Later that night, when I was safe inside my quarters, I vomited right as I took off my breather. My arms and hands were trembling. After stumbling to the bathroom, I splashed myself with water from the faucet. Looking in the mirror, I saw someone hardly recognizable. I wasn’t a role model for Caine. I wasn’t a fine example of an Enforcer. I was a detestable human-fucking-being. I got in the shower and activated my implanted OPIaA, only read from behind the iris. The hot shower muffled the signal enough to be mistaken for other inconspicuous signals. I immediately contacted my handler and my only allowable contact to my other life. To contact anyone else was entirely possible, but it meant their life, or mine. Or both.

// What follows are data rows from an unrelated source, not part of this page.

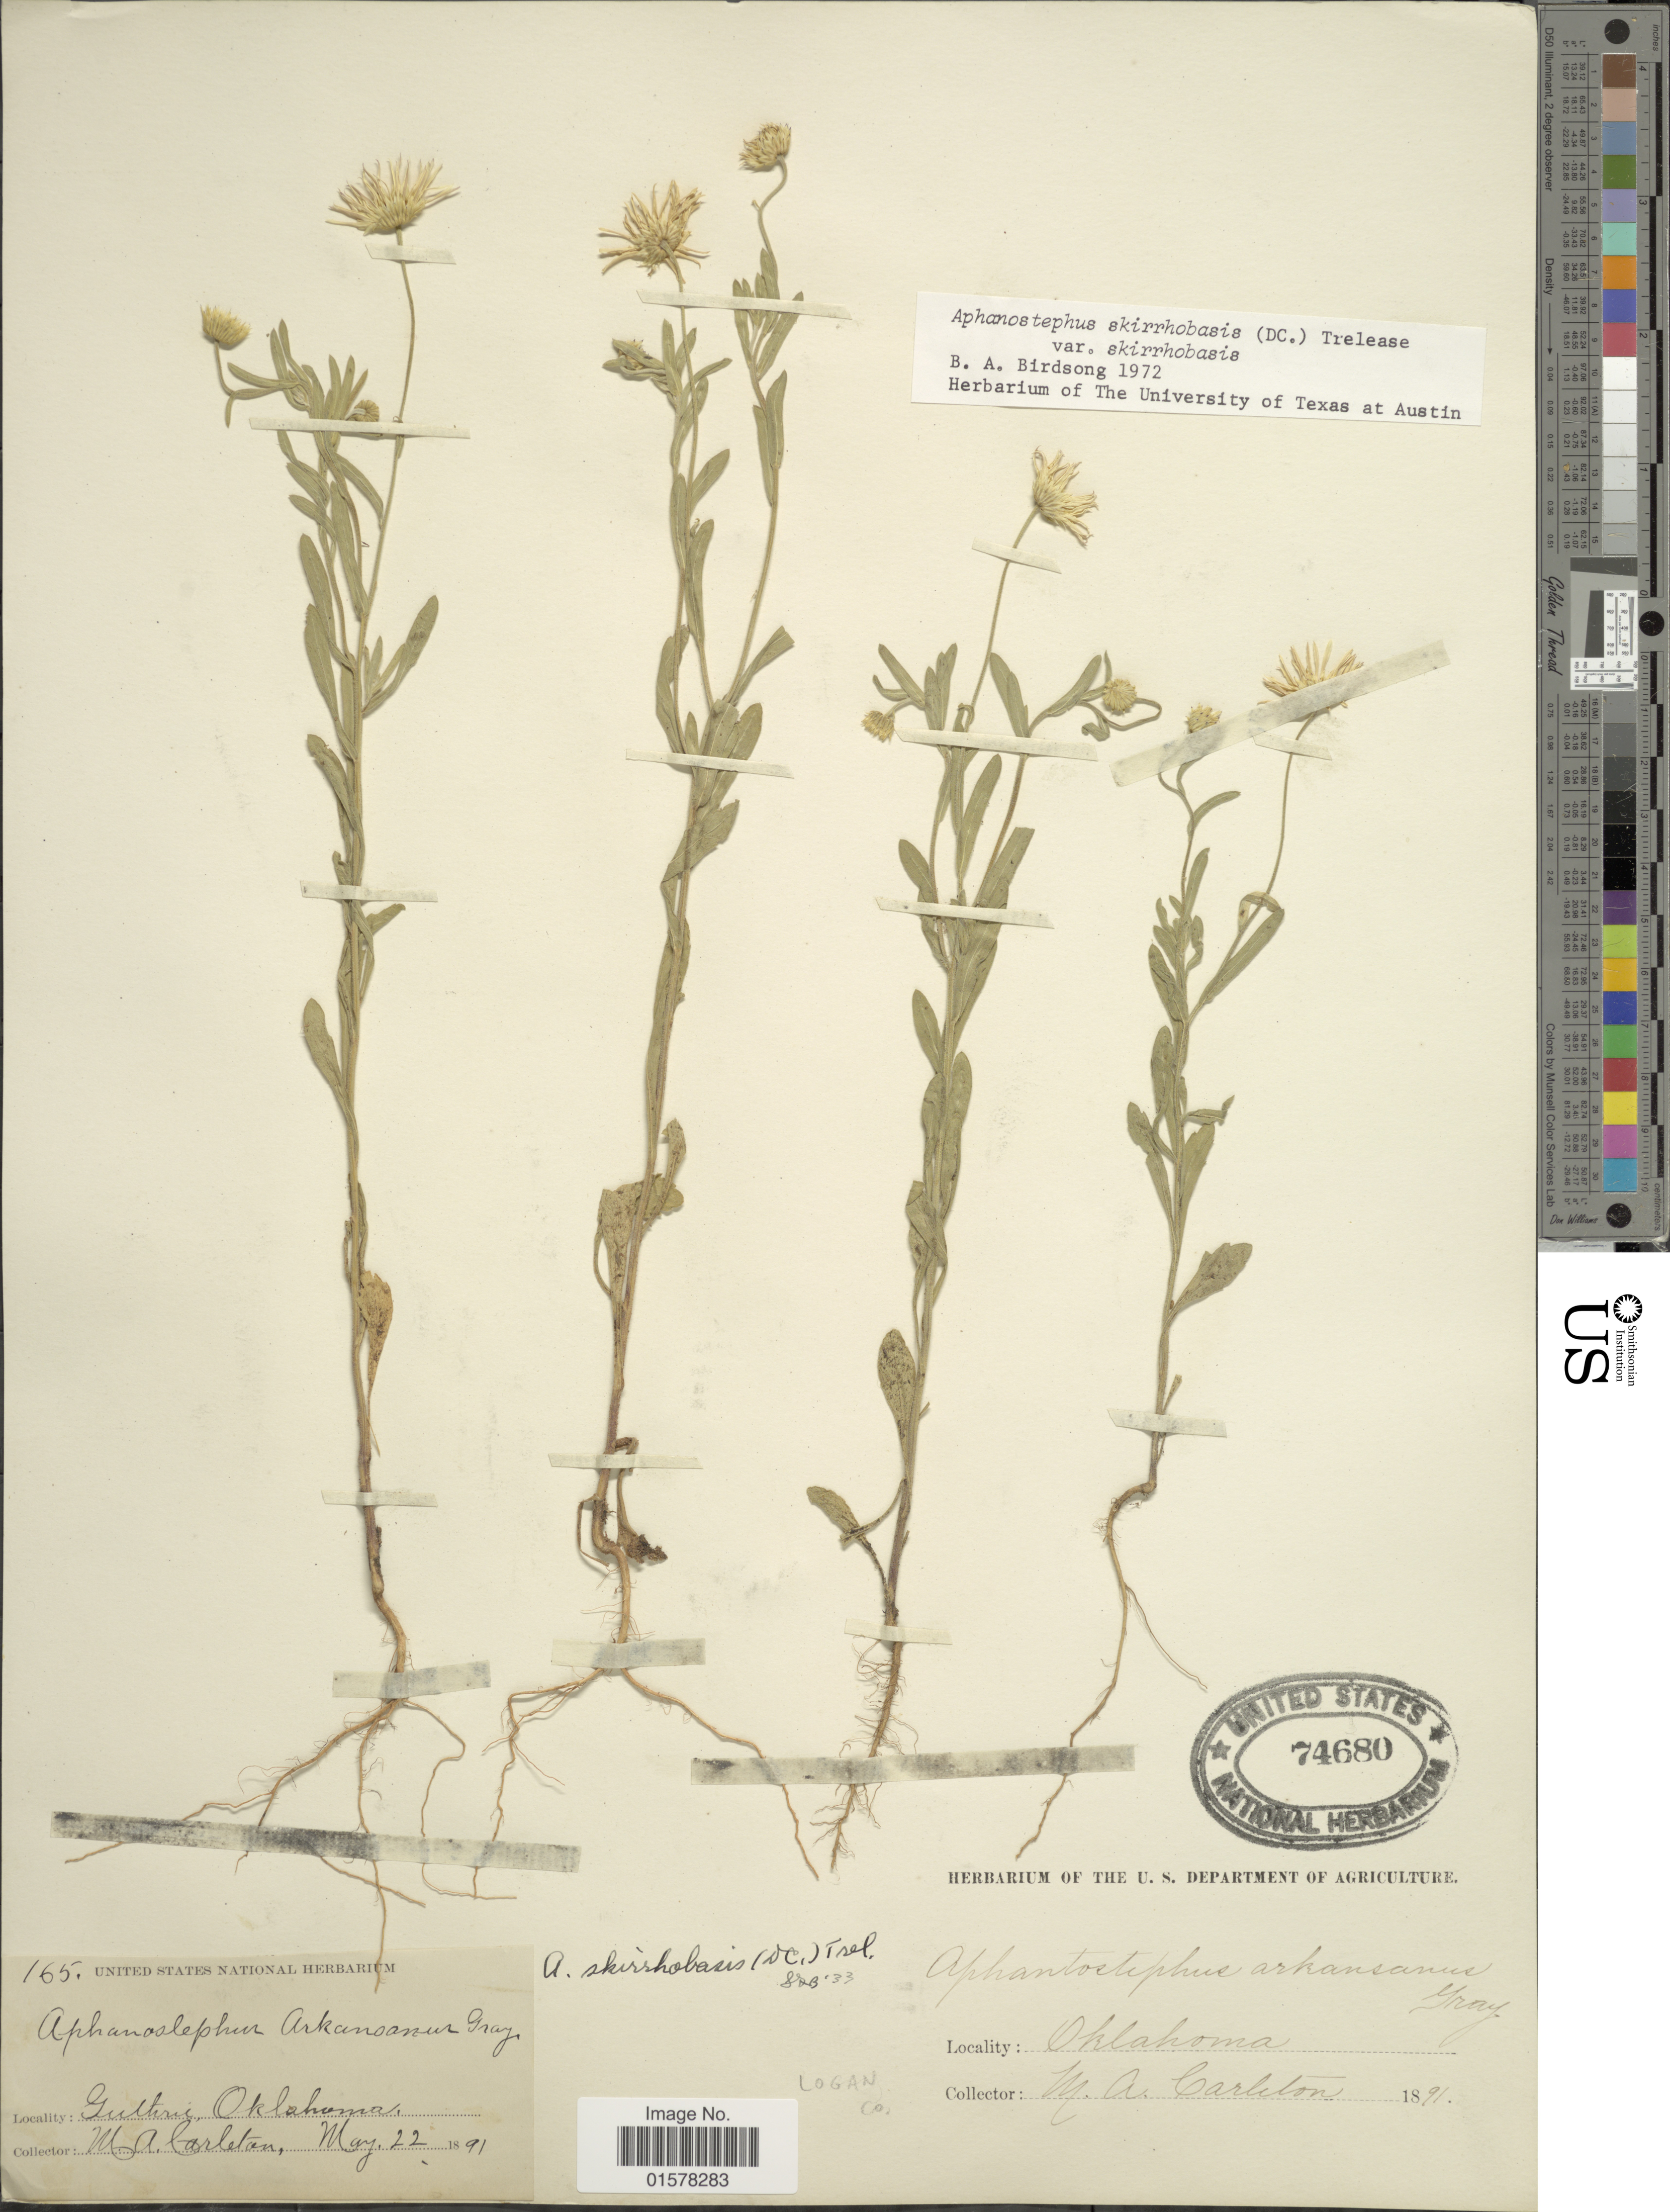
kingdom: Plantae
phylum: Tracheophyta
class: Magnoliopsida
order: Asterales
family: Asteraceae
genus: Aphanostephus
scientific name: Aphanostephus skirrhobasis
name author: (DC.) Trel. ex Coville & Branner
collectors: M. A. Carleton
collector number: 165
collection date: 1891-05-22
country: United States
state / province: Oklahoma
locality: Guthrie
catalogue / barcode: US 74680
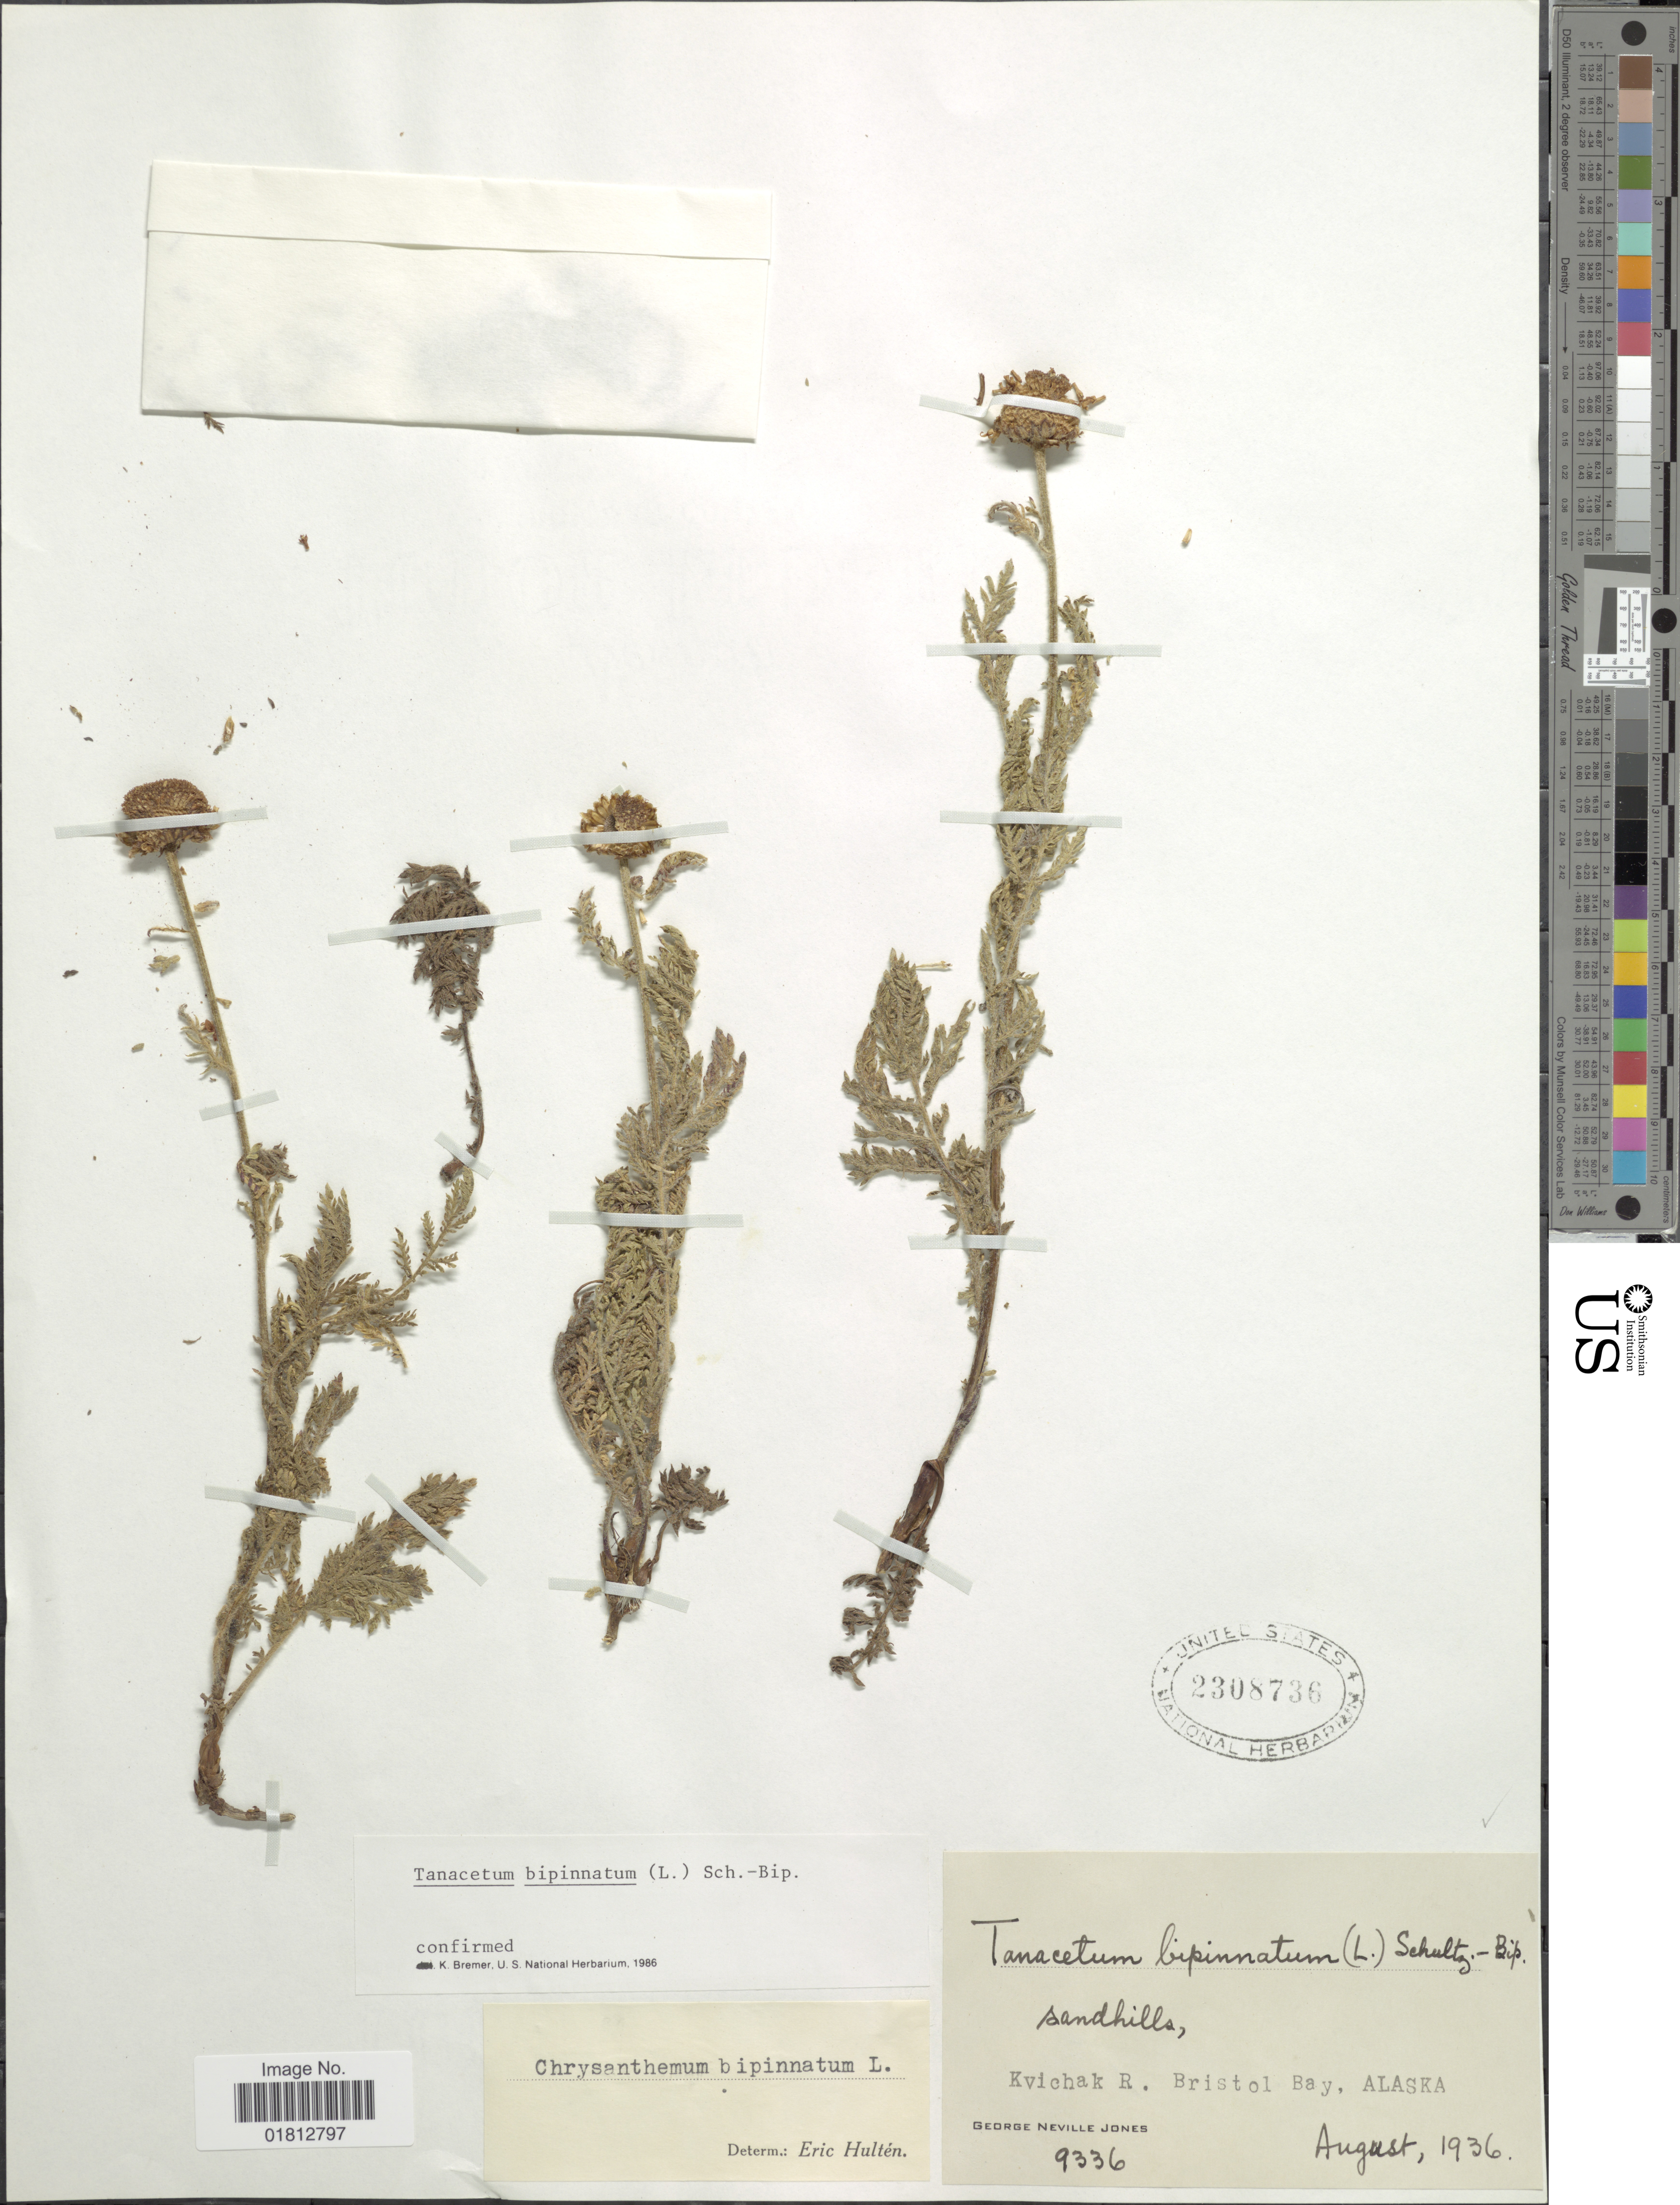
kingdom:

“Knight to Castle One-Zero, come in,” I said, the words barely trembling out.
“Signal clear. Go ahead, Knight.”
“Knight requesting data drop on Wargame Boss Sphynx, anything you have.” The poor bastard at the operations house was on my mind, burning its way through my eyes constantly. After a pause, my calm handler replied.
“Knight, negative on your last—”
“Castle One-Zero, fuck yourself silly! I don’t know what counter-intelligence they’re playing with now. They’re hitting Brokers and looking high up now, bosses included.” Every undercover’s identity was secret to most, even to other Infiltrators. Another pause and my handler yielded, anything to help me keep my composure.
“Knight, I suggest you calm down.” I paused for a moment and just tried to focus on breathing. “Boss Sphynx…” he mumbled.
The data began popping up in my feed. Pictures of the ganger boss appeared on screen, profile shots of his face, no more common than a typical ganger. No doubt the same man tort
ured. And then his Interpol records appeared, including academy graduation photos, still in his uniform: Enforcer Alonso. I’m sure he didn’t figure how his life would come to such a pitiful end. Simply fucking meat now.
“Jesus Christ…” I mumbled as I slumped to the tile in the shower, the water hitting my face harshly.
“He was a good man, Knight.”
“And now he’s fucking dead. And no one will hear about it.” I thought about all the interactions I had with Enforcer Alonso, or rather Boss Sphynx. He was quiet and loyal to Wargame. And he always stared at me strangely. Almost as if he knew who I was. Thinking about it, I’m shocked I didn’t know by looking at him.
“You and he have brought us valuable intelligence that is detrimental to Wargame’s operation, invaluable data.”
“No. No, no, I need out right now. I can’t keep myself from cracking up anymore. I need you to pull me out. Tonight. They’re rounding up Bosses and they’re getting lucky. Swinging an axe that high on the tree, how long do you think I’ll last?!”
“Negative, Knight.”
“Bloody negative? Click is having chaps skinned, flayed, chopped into pieces—”
“And no one suspects you. The Chiefs trust you more than anyone, reports from other Infiltrators prove this. If you only realized that, you could glide through this. Remember your training, Infiltrator.”
“I know if I say the wrong thing, look at Click or Ricketts funny, it’s going to be me next. I fucking know it!”
“Knight, it’s not the news I want to give you, but I can’t pull you out tonight. Truth is, Alonso was activated to be your standby. He was going to pull you out when your mission was completed. It’ll take time to put something else together.”
“How fucking long?!”
“Two days. Maybe three. Doing anything hasty would not only blow your own cover, but several other deep cover Infiltrators as well. You’ve only your remaining HVT. Can you complete your mission?”